Adieu Paul Newman : sous ce titre, s’ouvre un récit d’une dizaine de planches où l’on voit une jeune femme pénétrer en catimini dans un appartement à la recherche de son ami. Soudain, un agresseur l’étouffe avec un oreiller, puis, tout en murmurant des références cinématographiques, s’attarde longuement à la contemplation nécrophilique du cadavre. Pourtant la jeune femme se réveille : « Paul Newman est mort » dit-elle… L’agresseur retrouve ensuite son épouse et on comprend que leur relation, autrefois stimulée par le cinéma, est maintenant dévorée par la passion exclusive que lui porte l’époux.

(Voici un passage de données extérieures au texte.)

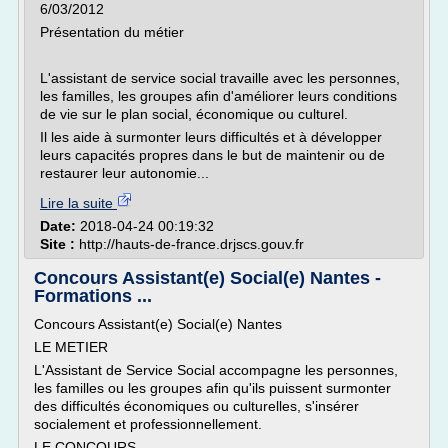
6/03/2012
Présentation du métier
L'assistant de service social travaille avec les personnes,
les familles, les groupes afin d'améliorer leurs conditions
de vie sur le plan social, économique ou culturel.
Il les aide à surmonter leurs difficultés et à développer
leurs capacités propres dans le but de maintenir ou de
restaurer leur autonomie...
Lire la suite
Date:
2018-04-24 00:19:32
Site :
http://hauts-de-france.drjscs.gouv.fr
Concours Assistant(e) Social(e) Nantes -
Formations ...
Concours Assistant(e) Social(e) Nantes
LE METIER
L'Assistant de Service Social accompagne les personnes,
les familles ou les groupes afin qu'ils puissent surmonter
des difficultés économiques ou culturelles, s'insérer
socialement et professionnellement.
LE CONCOURS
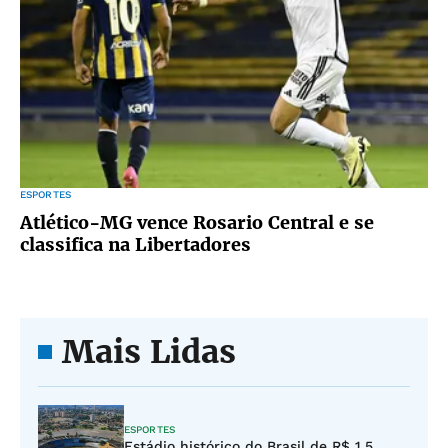
ESPORTES
Atlético-MG vence Rosario Central e se
classifica na Libertadores
Mais Lidas
ESPORTES
Estádio histórico do Brasil de R$ 1,5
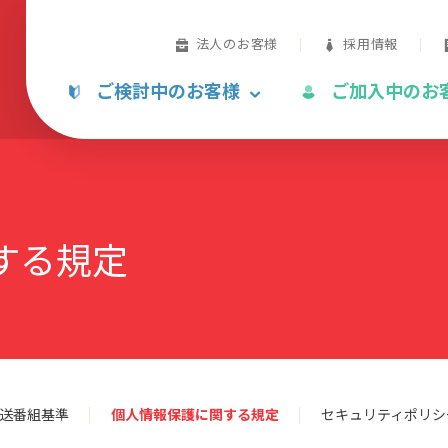
法人のお客様
採用情報
ご検討中のお客様
ご加入中のお
する規定
放送番組基準
個人情報保護に関する規定
セキュリティポリシ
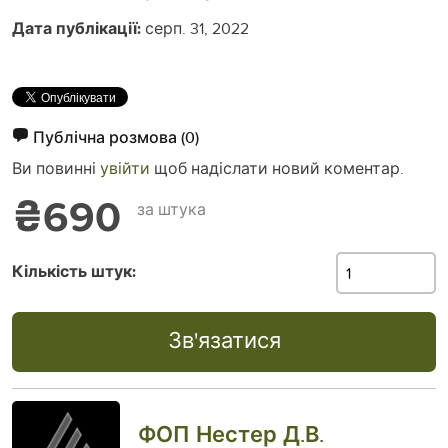
Дата публікації:
серп. 31, 2022
Публічна розмова
(0)
Ви повинні
увійти
щоб надіслати новий коментар.
₴690
за штука
Кількість штук:
Зв'язатися
ФОП Нестер Д.В.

Un second récit évoque Le Robinson suisse, puis le rythme s’accélère. Les images de films se bousculent. Les acteurs et personnages défilent sous les yeux d’un narrateur qui n’est autre que l’homme du premier épisode, habité par le cinéma au point de s’identifier aux rôles qui tournent sans cesse dans sa tête.Rempli de teintes austères, un crayonné un peu charbonneux et très évocateur ouvre la porte d’un monde obsessionnel où les paroles d’un film apparaissent en surimpression sur les photos d’un autre. Chaque vision déclenche une irruption d’images plus ou moins retravaillées avec une perpétuelle mise en abyme du portrait du narrateur : le cinéma l’habite, l’a construit, mais le déçoit parfois par ses artifices et son aspect industriel. Jamais satisfait, toujours projeté dans le monde imaginaire, le cinéphile vit sa passion comme un drogué, avec ses confusions, ses illuminations et ses réveils pénibles.